NHI – where it stands
NHI was first proposed in 2011. The objectives include providing improved access to quality health services for all South Africans, employed or unemployed, and to pool risks so that equity and social solidarity are achieved through a single fund. It is anticipated that NHI will be implemented in 2025. In the interim, the design of NHI needs to be finalised and the extra costs of between R75bn and R108bn per year must be funded. Minister Gigaba has announced that over the medium term, the NHI is allocated an additional R4.2bn, funded through an amendment to the medical expenses tax subsidy.
Medical tax credits not removed
When the revised White Paper on the NHI was released in July 2017, Health Minister, Aaron Motsoaledi, expressed the view that medical tax credits are “unfair” and should be removed. This was met with public outcry. A report by Econex found that without the medical tax credit, the poorest 1.9-million medical aid members would be forced out of medical funds because of the prohibitive cost.

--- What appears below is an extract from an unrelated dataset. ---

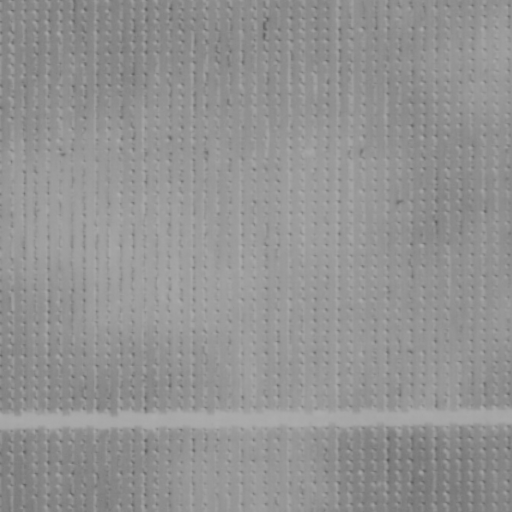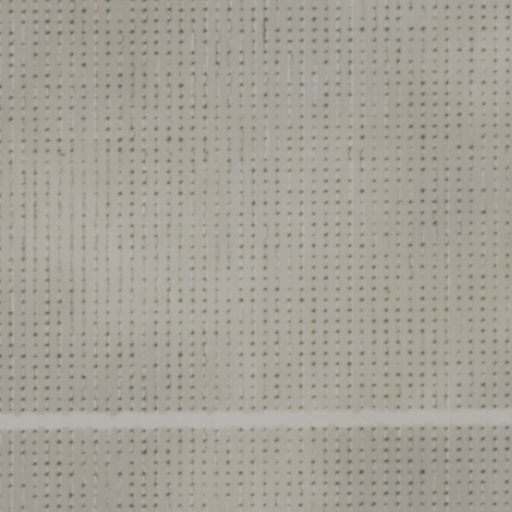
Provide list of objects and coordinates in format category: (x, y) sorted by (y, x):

However, in the Medium Term Budget Policy Statement of 25 October 2017, Gigaba again noted that government was considering changes to the design, targeting and value of the medical tax credit as part of the policy development process for the 2018 Budget.

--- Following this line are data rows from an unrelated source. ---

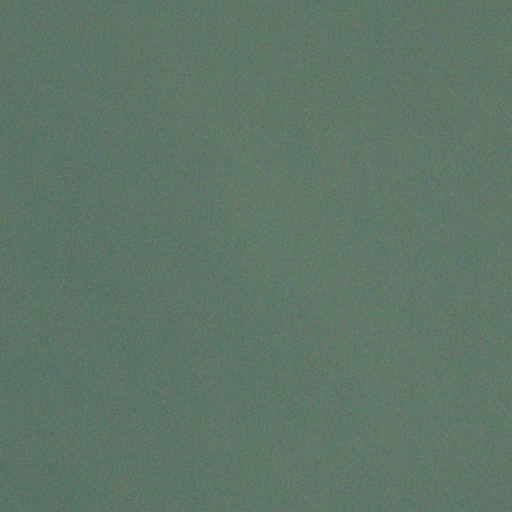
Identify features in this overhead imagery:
river: (331, 256)
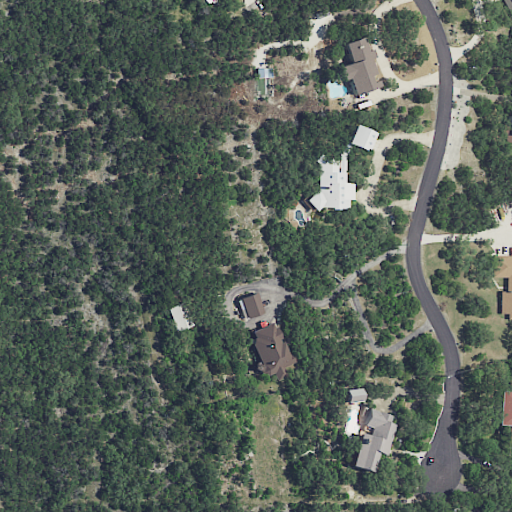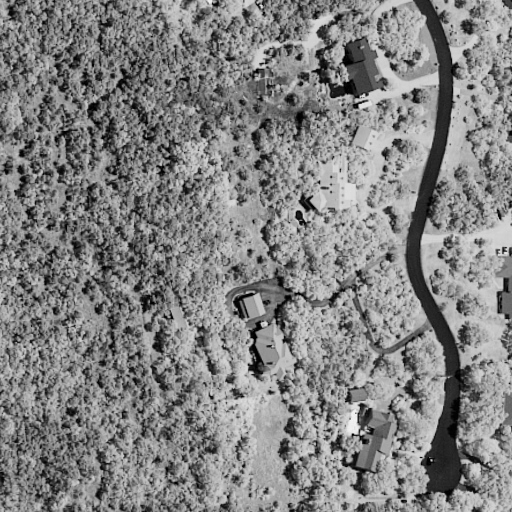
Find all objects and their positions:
building: (509, 5)
road: (477, 37)
building: (358, 67)
building: (509, 128)
building: (358, 138)
building: (329, 186)
road: (415, 235)
building: (504, 281)
road: (285, 289)
building: (250, 305)
building: (179, 317)
road: (373, 346)
building: (270, 351)
building: (350, 396)
building: (504, 408)
building: (508, 436)
building: (372, 439)
road: (445, 491)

National Treasury indicated that it would seek input from the Davis Tax Committee on the feasibility of proposals to adjust the medical tax credit to fund the NHI. The committee’s final report, published on 13 November 2017, was clear that: “The phasing-out of the medical tax credits can only happen once the NHI is fully operational. In addition, the needs of people with disabilities and the aged and the financial implications for such taxpayers would require special attention.”
Government has taken heed of the concerns of the public, and medical tax credits will not be removed. Instead. The plan is to split out medical tax credits to individual taxpayers (where multiple people contribute to the same medical aid), and to impose below-inflation increases in medical tax credit over the next three years, in a bid to help fund the rollout of the NHI.
Future personal tax increases to fund NHI?
Budget 2018 did not provide any further details concerning the longer term funding of NHI.
The revised White Paper on the NHI included funding proposals. Five tax scenarios were identified:
- Scenario A
- The introduction of a 1% payroll tax, a 1% surcharge on taxable income and a 1% increase in the VAT rate
- Scenario B
- A combination of a 2% payroll tax and a 2% surcharge on taxable income
- Scenario C
- A 2% surcharge on taxable income with a 1.5% increase in VAT Scenario D A 2% payroll tax with a 1.5% increase in VAT
- Scenario E
- A 4% surcharge on taxable income alone
Scenario B has been highlighted as the “most preferred option” for revenue generation, being a 2% payroll tax on employers and an extra 2% tax on individuals. In practice, employer costs are typically factored into the ‘total cost to company’ of employment, and then economically borne by the employee. For existing employment relationships, it could be anticipated that employee increases would be lower to compensate for the extra tax. Economically, the effective personal income tax rates would shift by 4%.
High-income individuals are still reeling from the 4% tax increase in 2017. NHI would mean a further effective 4% tax increase. However, the final Davis Tax Committee report on NHI, issued in November 2017, suggests that the funding proposed in the White Paper is inadequate, and that the personal income tax surcharge would need to be in excess of 6%, not 4%.
Since Budget 2018 was silent in this respect, the questions remain around the actual funding of the NHI.
NHI – way forward
According to the NHI Impact Assessment document, the years 2017/18 to 2020/21 form the second phase of NHI implementation. This phase will focus on the development of the NHI legislation, amendments to other, existing legislation, and the establishment of the NHI Fund. The third phase, in 2021/ 22 to 2025/ 26, is where NHI-specific taxpayers are supposed to be introduced.
As highlighted by the Davis Tax Committee, adequate engagement in relation to NHI is essential to prevent later resistance during implementation, as happened with the e-toll situation.
Budget 2018 avoided discussing longer term funding. However, significant concerns remain around the funding of NHI, and the nature of proposals of heavy future tax changes on already burdened individual taxpayers.